MAO likes artists I like. Rock on MAO.

Thank you for the intro to Josh Azzarella.

After spending time reading and looking at Josh's work...the work somehow gets embedded in you.

It's stellar.

Hey Rich...
Thanks for checking out the MAO site.

I just checked with DCKT and the Small edition print is currently $375..
and I believe as of this afternoon there were still a few (like 15ish) left.

$375, unframed. And yes there are some left.

OK MAO.. nice photos..the work is even almost original..
Though I think the videos are probably the best part of Josh's work so far..

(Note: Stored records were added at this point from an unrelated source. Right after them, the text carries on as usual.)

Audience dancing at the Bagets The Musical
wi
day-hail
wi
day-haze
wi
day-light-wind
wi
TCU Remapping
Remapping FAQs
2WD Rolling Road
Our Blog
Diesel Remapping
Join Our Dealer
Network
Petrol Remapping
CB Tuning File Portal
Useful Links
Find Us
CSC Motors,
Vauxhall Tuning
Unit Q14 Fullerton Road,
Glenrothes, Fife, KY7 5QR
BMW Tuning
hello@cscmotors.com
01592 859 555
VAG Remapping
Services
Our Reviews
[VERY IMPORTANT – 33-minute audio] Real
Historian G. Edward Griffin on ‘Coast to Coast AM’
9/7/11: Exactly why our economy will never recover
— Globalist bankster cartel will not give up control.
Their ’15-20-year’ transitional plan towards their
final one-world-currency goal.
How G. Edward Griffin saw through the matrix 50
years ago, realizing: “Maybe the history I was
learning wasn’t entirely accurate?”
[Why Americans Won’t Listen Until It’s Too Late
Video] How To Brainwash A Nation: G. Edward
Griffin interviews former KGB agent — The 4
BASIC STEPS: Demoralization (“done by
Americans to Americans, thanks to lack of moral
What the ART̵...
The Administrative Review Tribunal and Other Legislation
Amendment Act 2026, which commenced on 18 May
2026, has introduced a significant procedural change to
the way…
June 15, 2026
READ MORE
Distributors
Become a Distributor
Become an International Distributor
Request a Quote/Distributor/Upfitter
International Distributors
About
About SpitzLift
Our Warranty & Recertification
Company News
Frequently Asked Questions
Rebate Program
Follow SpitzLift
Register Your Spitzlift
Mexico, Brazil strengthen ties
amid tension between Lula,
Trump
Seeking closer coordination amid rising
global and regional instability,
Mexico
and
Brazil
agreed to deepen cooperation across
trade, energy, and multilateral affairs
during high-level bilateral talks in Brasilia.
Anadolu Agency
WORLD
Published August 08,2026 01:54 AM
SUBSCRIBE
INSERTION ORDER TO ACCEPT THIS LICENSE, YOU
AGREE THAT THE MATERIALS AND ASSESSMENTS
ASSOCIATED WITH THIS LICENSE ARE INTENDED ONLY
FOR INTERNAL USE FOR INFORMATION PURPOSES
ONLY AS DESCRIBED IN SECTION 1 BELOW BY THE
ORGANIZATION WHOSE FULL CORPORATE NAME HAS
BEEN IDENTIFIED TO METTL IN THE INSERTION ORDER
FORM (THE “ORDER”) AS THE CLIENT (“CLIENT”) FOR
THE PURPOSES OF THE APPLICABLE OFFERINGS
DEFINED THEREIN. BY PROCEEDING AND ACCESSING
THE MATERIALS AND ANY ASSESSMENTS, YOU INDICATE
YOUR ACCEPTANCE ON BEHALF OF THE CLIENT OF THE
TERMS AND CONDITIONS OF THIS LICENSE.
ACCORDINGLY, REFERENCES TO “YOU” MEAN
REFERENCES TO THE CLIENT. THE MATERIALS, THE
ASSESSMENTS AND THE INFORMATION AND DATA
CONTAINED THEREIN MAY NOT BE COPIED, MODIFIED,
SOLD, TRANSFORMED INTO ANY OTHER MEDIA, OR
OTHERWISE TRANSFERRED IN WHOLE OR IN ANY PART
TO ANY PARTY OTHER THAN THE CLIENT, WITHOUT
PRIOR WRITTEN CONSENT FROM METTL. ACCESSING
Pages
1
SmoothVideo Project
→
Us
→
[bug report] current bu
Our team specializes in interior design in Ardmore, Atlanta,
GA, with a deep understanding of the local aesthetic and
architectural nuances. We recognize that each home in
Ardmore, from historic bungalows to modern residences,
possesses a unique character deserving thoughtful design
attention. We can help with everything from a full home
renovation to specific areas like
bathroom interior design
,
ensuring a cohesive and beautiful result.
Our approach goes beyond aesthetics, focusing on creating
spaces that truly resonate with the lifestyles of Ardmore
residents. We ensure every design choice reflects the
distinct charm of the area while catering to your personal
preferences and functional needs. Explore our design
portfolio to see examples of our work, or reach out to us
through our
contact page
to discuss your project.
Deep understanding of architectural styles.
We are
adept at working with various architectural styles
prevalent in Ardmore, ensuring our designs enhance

But, why 2 days worth of posts on it??

And, what we all what to know... is
how much did the DCKT people pay you to do this interview?

Ha..very funny Leo.
Thanks for the comment.

No.. the DCKT people didn't pay for the interview..
MAO actually thinks Josh's work is well worth 2 days of posts.

Plus, the DCKT people couldn't afford the MAO ad rates..
but MAO was told by one of the other nice DCKT artisits..that
Josh should give MAO a free video for all the free exposure he got!!


That's a great post. I found a website on developing
photographic memory and I've tried the tips that they offer. They worked pretty well for me. It's at www.photograpic-memory.org

The work is pretty good.

Leo, who are you comparing it to when you say "almost original" ? I haven't seen too much work like this before

And MAO, do galleries really pay for this sort of thing?

Hey Steve..
When I've said almost original.. I was talking mostly about this conecept of photo memory and altering the past in art and iconic media images..

This conecpt has been well traveled before, by many artists.. including John Baldessari, Thomas Demand, and even Vik Muniz. Just to name a few since there are many more.

All of these artists have either erased parts of photographs..or made new images from memory in more creative ways.

Plus these 3 artists all did it without the heavy use of digital technology more than 10 years ago.

I like Josh's work.. I just thought MAO was being a bit over exuberant.. but that's why we love MAO so much!